Hi Thomas, Yes, "Tx Unit Hang" is something we have seen before. Could you provide me with output from the following please, so that I know what you have in your system. lspci -tv lspci -vvv -xxx ethtool -i eth0 ethtool -e eth0 cat /proc/cpuinfo Additional information might help. Can you provide more detail on the transfer please ? Were you sending from or receiving to the problem interface ? Were you using ftp, nfs, http, something else ? How large are the files, about how long does it take for the failure to occur when you start the test ? I have already started trying to reproduce your failure, and when I get this information will have a more focussed shot at the repro. If I get this info and still can't get a repro within a few hours, I would then like to send you a test driver to gather more information. Dave
Created attachment 347149 [details] Output of lspci -tv
Created attachment 347151 [details] cpuinfo
Created attachment 347152 [details] Output of ethtool -e eth0
Created attachment 347153 [details] Output of ethtool -i eth0
Created attachment 347154 [details] Output of lspci -vvv -xxx
The system is used as a NAT box and a samba file server and the Intel NIC is at the internal side of the network. Copying a file via samba from the system to another seems to immediately trigger this if the file size is at least a couple of MB. Copying a file via scp from the system hangs after a few MB. It also happens (after some seconds) when I try to upload a file from a different computer via this box to a ftp server on the internet. Web browsing and receiving/sending eMails through the box seems to work (mostly) fine, however it had also happened when I tried to upload a file (~250kb) via HTTP using a form. It looks like it's the act of "trying to transfer a not-too-small bunch of data as fast as possible" that's causing this.

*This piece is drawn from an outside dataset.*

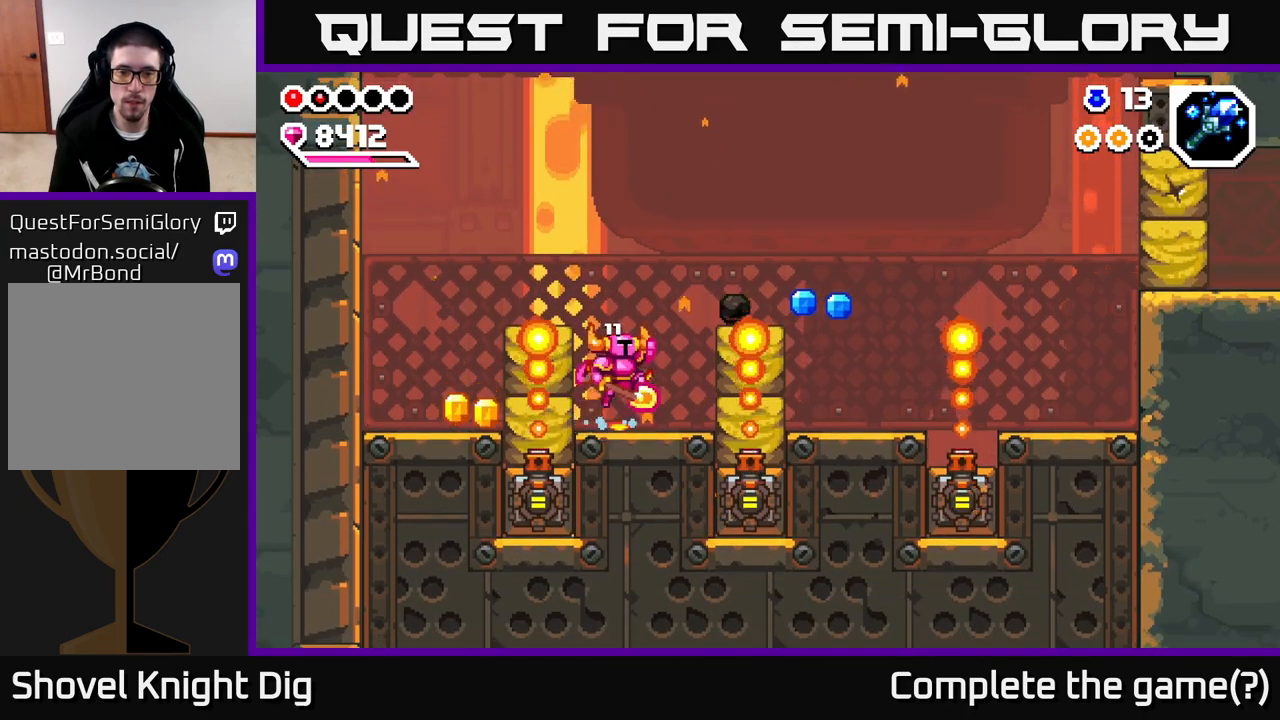
{"buttons": ["A"], "left_stick": "down-right", "right_stick": "center", "events": [[50, "left_stick", "right"], [100, "left_stick", "down-right"]]}
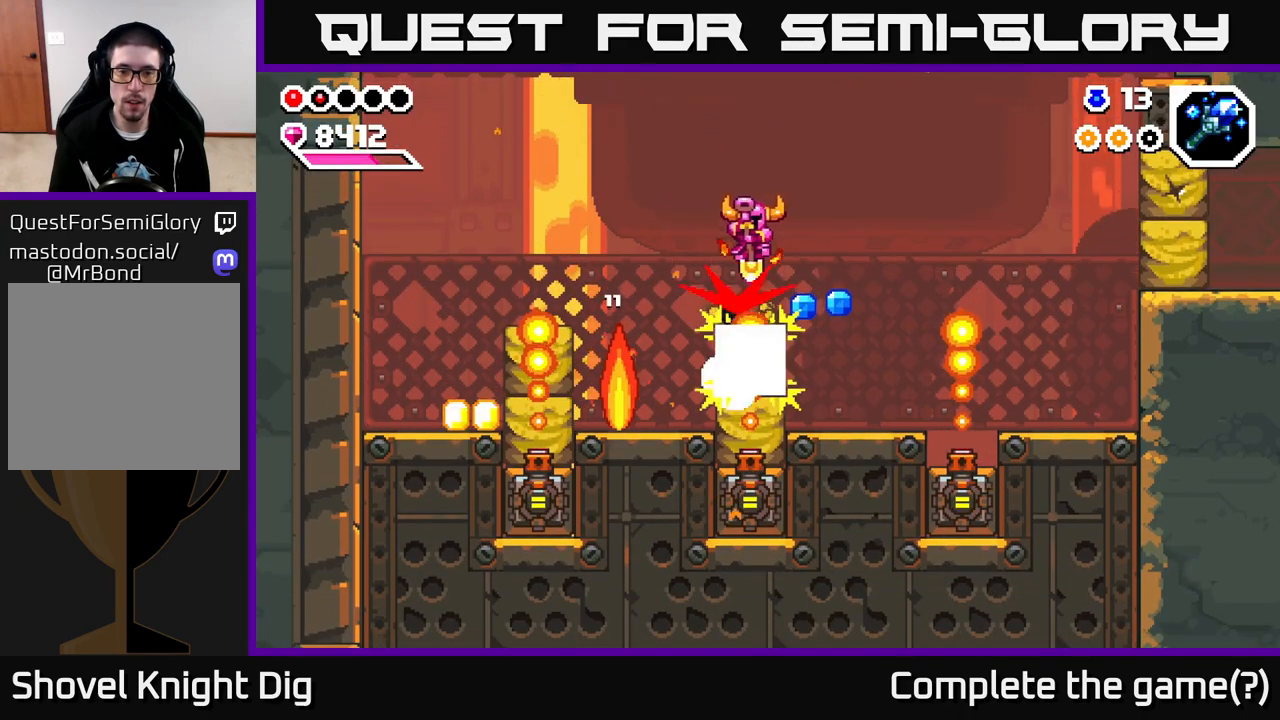
{"buttons": [], "left_stick": "left", "right_stick": "center", "events": [[400, "A", "up"], [417, "left_stick", "left"]]}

Thanks for the information so far. I have not yet been able to see the Transmit Hang that you report. That may be because I have not got exactly your configuration. I'll continue trying. In the meantime, here's an idea. The issue may be related to TSO, which is enabled by default on this driver/kernel. TSO, or "Transmit Segmentation Offload" allows large packets larger than the typical 1514 byte ethernet packet size to be handled by the driver, which is then responsible for their ultimate segmentation before sending to the wire. IN our case the segmentation task itself is offloaded to the NIC, so there is an efficiency gain, partially by offload of the segmentation process itself from the CPU, and also a result of the reduced number of TX stack traversals per packet. But for maximal performance gain, the NIC must be able to cache at least 2 (typically 64KB each) - TX frames for segmenation, and this older silicon might not have a large enough TX FIFO to do that properly, or the driver hasn't properly taken the FIFO size into account. I'm trying to find out. But there's a good chance that TSO is somehow involved, and its easy to find out, because we can disable it. #ethtool -k eth0 // show initial offload capabilities #ethtool -K eth0 tso off // disable TSO Please do this, and see if the problem is resolved. That is not root cause for the bug, but might be an acceptable workaround for now, and will help a lot for me to know where to focus. (Maybe we simply will always disable TSO for this part). If you do see that the problem is resolved by disabling TSO, then you may also witness a performance drop. In my testing (netperf TCP_STREAM test), I see a TX drop from about 628 Mbps to 480Mbps when I disable TSO. I was able to regain some of that loss (back to 560Mbps) by also disabling a related kernel stack feature GSO "Generic Segmentation Offload". If you need, you could do the same thing, using: #ethtool -K eth0 gso off // disable GSO Dave
I hate to disappoint you, but it looks like tso is already disabled by default... After a reboot I get: # ethtool -k eth0 Offload parameters for eth0: Cannot get device flags: Operation not supported rx-checksumming: on tx-checksumming: on scatter-gather: on tcp-segmentation-offload: off udp-fragmentation-offload: off generic-segmentation-offload: on generic-receive-offload: off large-receive-offload: off As an additional note: The device is part of a bridge: # brctl show bridge name bridge id STP enabled interfaces br0 8000.0008543de303 no eth0 eth2 tap_vpn_udp
Thanks Thomas. Did you try disabling GSO too ? I read that GSO was only enabled by defaul on 2.6.26, so it may be a new factor. I really don't know, but its easy to disable for a quick test. Its interesting that you have both the RTL-8169 and the 82547EI in the bridge. Again I don't know how that might be relevant, but could you try your simplest test again please with the 82547EI directly, out of the bridge ? What's the tap_vpn_udp. I reread your original note and see that you were still had the TX Hang even after you switched back to the older kernel version. That's weird. Can you think of anything else that changed in your configuration when the problem first appeared ? I have now got hold of an 82547EI, so will try again to repro what you see.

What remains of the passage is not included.